## TASK GOAL
The records must be repeated exactly and in their entirety.

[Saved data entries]
┌────────

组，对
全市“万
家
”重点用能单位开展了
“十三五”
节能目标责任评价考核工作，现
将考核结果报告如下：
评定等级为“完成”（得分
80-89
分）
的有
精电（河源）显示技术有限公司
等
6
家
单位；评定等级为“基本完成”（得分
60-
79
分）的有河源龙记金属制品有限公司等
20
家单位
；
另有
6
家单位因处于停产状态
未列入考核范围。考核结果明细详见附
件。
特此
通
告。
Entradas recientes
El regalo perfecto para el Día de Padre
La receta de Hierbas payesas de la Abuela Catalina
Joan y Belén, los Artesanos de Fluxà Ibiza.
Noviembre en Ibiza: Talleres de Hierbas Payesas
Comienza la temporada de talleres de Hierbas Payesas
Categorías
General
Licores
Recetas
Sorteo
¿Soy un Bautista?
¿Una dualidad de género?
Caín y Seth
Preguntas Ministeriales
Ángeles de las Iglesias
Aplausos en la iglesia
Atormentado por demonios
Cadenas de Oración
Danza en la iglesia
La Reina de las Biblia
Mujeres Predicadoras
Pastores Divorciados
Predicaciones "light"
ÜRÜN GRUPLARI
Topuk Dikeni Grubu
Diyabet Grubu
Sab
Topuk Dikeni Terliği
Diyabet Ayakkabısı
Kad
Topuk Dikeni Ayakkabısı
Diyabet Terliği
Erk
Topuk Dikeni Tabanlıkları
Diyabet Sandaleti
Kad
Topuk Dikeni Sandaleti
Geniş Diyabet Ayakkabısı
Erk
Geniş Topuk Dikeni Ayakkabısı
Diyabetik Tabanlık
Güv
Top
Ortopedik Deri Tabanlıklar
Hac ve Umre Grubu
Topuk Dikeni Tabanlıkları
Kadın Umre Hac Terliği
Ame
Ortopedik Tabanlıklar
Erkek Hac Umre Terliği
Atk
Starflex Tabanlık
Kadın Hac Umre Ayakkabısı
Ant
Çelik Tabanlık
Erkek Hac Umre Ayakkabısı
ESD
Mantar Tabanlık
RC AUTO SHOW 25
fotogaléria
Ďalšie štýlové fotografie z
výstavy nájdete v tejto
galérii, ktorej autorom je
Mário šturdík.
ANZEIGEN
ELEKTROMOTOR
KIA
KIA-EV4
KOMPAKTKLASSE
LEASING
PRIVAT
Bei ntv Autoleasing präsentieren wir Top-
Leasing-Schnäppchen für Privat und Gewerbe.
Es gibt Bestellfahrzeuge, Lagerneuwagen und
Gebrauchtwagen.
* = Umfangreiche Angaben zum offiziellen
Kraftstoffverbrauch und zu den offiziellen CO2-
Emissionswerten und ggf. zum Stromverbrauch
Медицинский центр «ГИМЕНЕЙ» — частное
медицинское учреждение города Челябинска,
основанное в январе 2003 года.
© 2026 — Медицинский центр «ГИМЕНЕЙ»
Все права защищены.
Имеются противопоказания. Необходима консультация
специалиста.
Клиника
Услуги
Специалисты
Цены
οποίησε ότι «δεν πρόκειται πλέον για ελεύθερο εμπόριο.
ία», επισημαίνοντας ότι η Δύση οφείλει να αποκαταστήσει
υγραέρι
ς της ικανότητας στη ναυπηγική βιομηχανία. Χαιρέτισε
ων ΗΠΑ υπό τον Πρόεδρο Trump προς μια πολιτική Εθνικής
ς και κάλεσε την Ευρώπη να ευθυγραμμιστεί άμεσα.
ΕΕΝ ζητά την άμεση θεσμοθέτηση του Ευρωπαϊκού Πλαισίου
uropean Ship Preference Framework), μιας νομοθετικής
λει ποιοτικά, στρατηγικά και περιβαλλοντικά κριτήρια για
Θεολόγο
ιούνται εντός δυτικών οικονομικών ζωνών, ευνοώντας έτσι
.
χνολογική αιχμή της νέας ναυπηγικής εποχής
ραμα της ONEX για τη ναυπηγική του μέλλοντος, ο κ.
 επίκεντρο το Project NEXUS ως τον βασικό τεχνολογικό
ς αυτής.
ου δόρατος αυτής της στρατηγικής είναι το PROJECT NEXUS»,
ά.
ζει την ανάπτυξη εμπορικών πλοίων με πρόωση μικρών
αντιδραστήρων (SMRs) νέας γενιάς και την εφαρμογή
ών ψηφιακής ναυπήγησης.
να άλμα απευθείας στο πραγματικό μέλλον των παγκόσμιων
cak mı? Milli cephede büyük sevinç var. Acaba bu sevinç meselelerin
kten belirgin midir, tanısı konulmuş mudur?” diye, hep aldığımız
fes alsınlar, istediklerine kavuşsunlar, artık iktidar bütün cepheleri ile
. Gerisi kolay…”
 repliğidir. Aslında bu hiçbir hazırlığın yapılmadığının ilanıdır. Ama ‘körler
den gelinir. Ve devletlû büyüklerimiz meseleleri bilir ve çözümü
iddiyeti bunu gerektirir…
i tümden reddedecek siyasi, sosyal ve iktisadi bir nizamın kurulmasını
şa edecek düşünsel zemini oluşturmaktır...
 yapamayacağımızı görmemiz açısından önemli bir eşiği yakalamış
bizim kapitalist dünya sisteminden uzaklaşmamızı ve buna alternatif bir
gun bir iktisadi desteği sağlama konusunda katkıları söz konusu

└────────

## RESULT BELOW
组，对
全市“万
家
”重点用能单位开展了
“十三五”
节能目标责任评价考核工作，现
将考核结果报告如下：
评定等级为“完成”（得分
80-89
分）
的有
精电（河源）显示技术有限公司
等
6
家
单位；评定等级为“基本完成”（得分
60-
79
分）的有河源龙记金属制品有限公司等
20
家单位
；
另有
6
家单位因处于停产状态
未列入考核范围。考核结果明细详见附
件。
特此
通
告。
Entradas recientes
El regalo perfecto para el Día de Padre
La receta de Hierbas payesas de la Abuela Catalina
Joan y Belén, los Artesanos de Fluxà Ibiza.
Noviembre en Ibiza: Talleres de Hierbas Payesas
Comienza la temporada de talleres de Hierbas Payesas
Categorías
General
Licores
Recetas
Sorteo
¿Soy un Bautista?
¿Una dualidad de género?
Caín y Seth
Preguntas Ministeriales
Ángeles de las Iglesias
Aplausos en la iglesia
Atormentado por demonios
Cadenas de Oración
Danza en la iglesia
La Reina de las Biblia
Mujeres Predicadoras
Pastores Divorciados
Predicaciones "light"
ÜRÜN GRUPLARI
Topuk Dikeni Grubu
Diyabet Grubu
Sab
Topuk Dikeni Terliği
Diyabet Ayakkabısı
Kad
Topuk Dikeni Ayakkabısı
Diyabet Terliği
Erk
Topuk Dikeni Tabanlıkları
Diyabet Sandaleti
Kad
Topuk Dikeni Sandaleti
Geniş Diyabet Ayakkabısı
Erk
Geniş Topuk Dikeni Ayakkabısı
Diyabetik Tabanlık
Güv
Top
Ortopedik Deri Tabanlıklar
Hac ve Umre Grubu
Topuk Dikeni Tabanlıkları
Kadın Umre Hac Terliği
Ame
Ortopedik Tabanlıklar
Erkek Hac Umre Terliği
Atk
Starflex Tabanlık
Kadın Hac Umre Ayakkabısı
Ant
Çelik Tabanlık
Erkek Hac Umre Ayakkabısı
ESD
Mantar Tabanlık
RC AUTO SHOW 25
fotogaléria
Ďalšie štýlové fotografie z
výstavy nájdete v tejto
galérii, ktorej autorom je
Mário šturdík.
ANZEIGEN
ELEKTROMOTOR
KIA
KIA-EV4
KOMPAKTKLASSE
LEASING
PRIVAT
Bei ntv Autoleasing präsentieren wir Top-
Leasing-Schnäppchen für Privat und Gewerbe.
Es gibt Bestellfahrzeuge, Lagerneuwagen und
Gebrauchtwagen.
* = Umfangreiche Angaben zum offiziellen
Kraftstoffverbrauch und zu den offiziellen CO2-
Emissionswerten und ggf. zum Stromverbrauch
Медицинский центр «ГИМЕНЕЙ» — частное
медицинское учреждение города Челябинска,
основанное в январе 2003 года.
© 2026 — Медицинский центр «ГИМЕНЕЙ»
Все права защищены.
Имеются противопоказания. Необходима консультация
специалиста.
Клиника
Услуги
Специалисты
Цены
οποίησε ότι «δεν πρόκειται πλέον για ελεύθερο εμπόριο.
ία», επισημαίνοντας ότι η Δύση οφείλει να αποκαταστήσει
υγραέρι
ς της ικανότητας στη ναυπηγική βιομηχανία. Χαιρέτισε
ων ΗΠΑ υπό τον Πρόεδρο Trump προς μια πολιτική Εθνικής
ς και κάλεσε την Ευρώπη να ευθυγραμμιστεί άμεσα.
ΕΕΝ ζητά την άμεση θεσμοθέτηση του Ευρωπαϊκού Πλαισίου
uropean Ship Preference Framework), μιας νομοθετικής
λει ποιοτικά, στρατηγικά και περιβαλλοντικά κριτήρια για
Θεολόγο
ιούνται εντός δυτικών οικονομικών ζωνών, ευνοώντας έτσι
.
χνολογική αιχμή της νέας ναυπηγικής εποχής
ραμα της ONEX για τη ναυπηγική του μέλλοντος, ο κ.
 επίκεντρο το Project NEXUS ως τον βασικό τεχνολογικό
ς αυτής.
ου δόρατος αυτής της στρατηγικής είναι το PROJECT NEXUS»,
ά.
ζει την ανάπτυξη εμπορικών πλοίων με πρόωση μικρών
αντιδραστήρων (SMRs) νέας γενιάς και την εφαρμογή
ών ψηφιακής ναυπήγησης.
να άλμα απευθείας στο πραγματικό μέλλον των παγκόσμιων
cak mı? Milli cephede büyük sevinç var. Acaba bu sevinç meselelerin
kten belirgin midir, tanısı konulmuş mudur?” diye, hep aldığımız
fes alsınlar, istediklerine kavuşsunlar, artık iktidar bütün cepheleri ile
. Gerisi kolay…”
 repliğidir. Aslında bu hiçbir hazırlığın yapılmadığının ilanıdır. Ama ‘körler
den gelinir. Ve devletlû büyüklerimiz meseleleri bilir ve çözümü
iddiyeti bunu gerektirir…
i tümden reddedecek siyasi, sosyal ve iktisadi bir nizamın kurulmasını
şa edecek düşünsel zemini oluşturmaktır...
 yapamayacağımızı görmemiz açısından önemli bir eşiği yakalamış
bizim kapitalist dünya sisteminden uzaklaşmamızı ve buna alternatif bir
gun bir iktisadi desteği sağlama konusunda katkıları söz konusu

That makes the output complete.